“It Runs in the Family”

Julie Kittka

Blog Post #3



Growing up my father used to stay at home some days when he felt “sick” or “under the weather”.  He never appeared to have a cough or a cold so as a young child I did not really grasp the concept of a “personal day”.  He would stay at home and take time to work on personal projects, pay bills, do some handiwork, or just catch up on sleep.  I did not realize until later in life that these sick days were for my father to cope with his anxiety and depression.  Sometimes the environment in which he worked – a very fast-paced office space with cut-throat co-workers – was too much for him to handle.  He explained to me that he would have these irrational thoughts that always began with “what if”.  He would question his skills and qualifications to be working for his company, he would question his relationship with other co-workers and his boss, and this constant questioning greatly interfered with his ability to work.  My father would take personal days to calm his nerves and get back on track.  Dealing with anxiety and depression most of his adult life, he knew some tips and tricks that helped him control these uncontrollable notions.

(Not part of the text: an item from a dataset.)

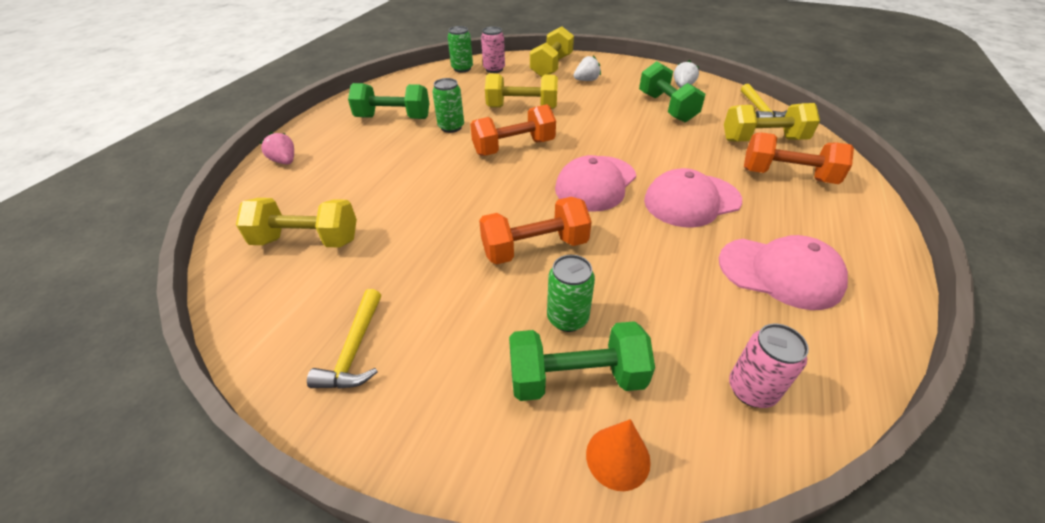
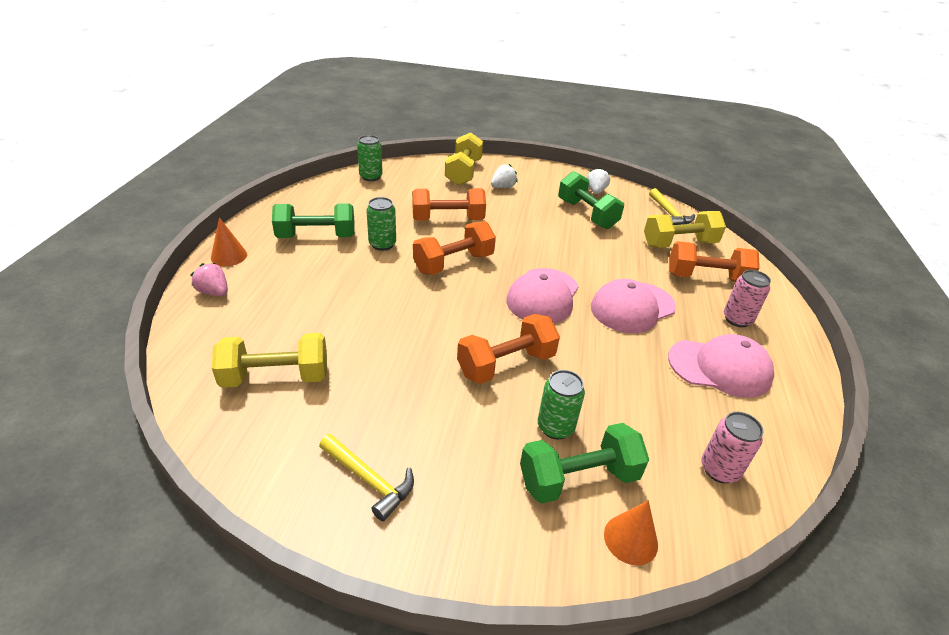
camera: 15 degrees left, 5 degrees down
yellow hammer [307,289,381,388] -> yellow hammer turned 45 degrees counterclockwise [319,434,414,521]
pink can [481,26,505,73] -> pink can moved to [724,270,771,327]
yellow dumbbell [485,74,558,109] -> orange dumbbell [412,188,486,221]
none -> orange cone [211,217,247,266]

When my sister was a little older, she developed the same type of thought-processes and behaviors.  Our high school was highly competitive in regards to grades and keeping up with other students was not as easy for my sister as it was for me.  Sometimes this fear of being left behind or not being good enough would keep my sister up all night long.  I did not know what was going on at the time because my father would just tell me “it’s just something that runs in the family” when she had one of her episodes.

Now that I have a clearer definition and understanding of anxiety and depression, I feel that it is easier for me to relate and cope with my sister’s and my father’s episodes.  It left me wondering, is anxiety and depression heritable?  Would my future children be somewhat susceptible to a similar disorder?  It also left me wondering if it has something to do with childhood development.  Because we are around our parents during childhood and throughout our adolescence, do parents with these disorders have an influence on how their children develop and specifically how they develop similar disorders?  I suppose my question(s) are a summed up in a simple question: which has more prevalence in these disorders – nature or nurture?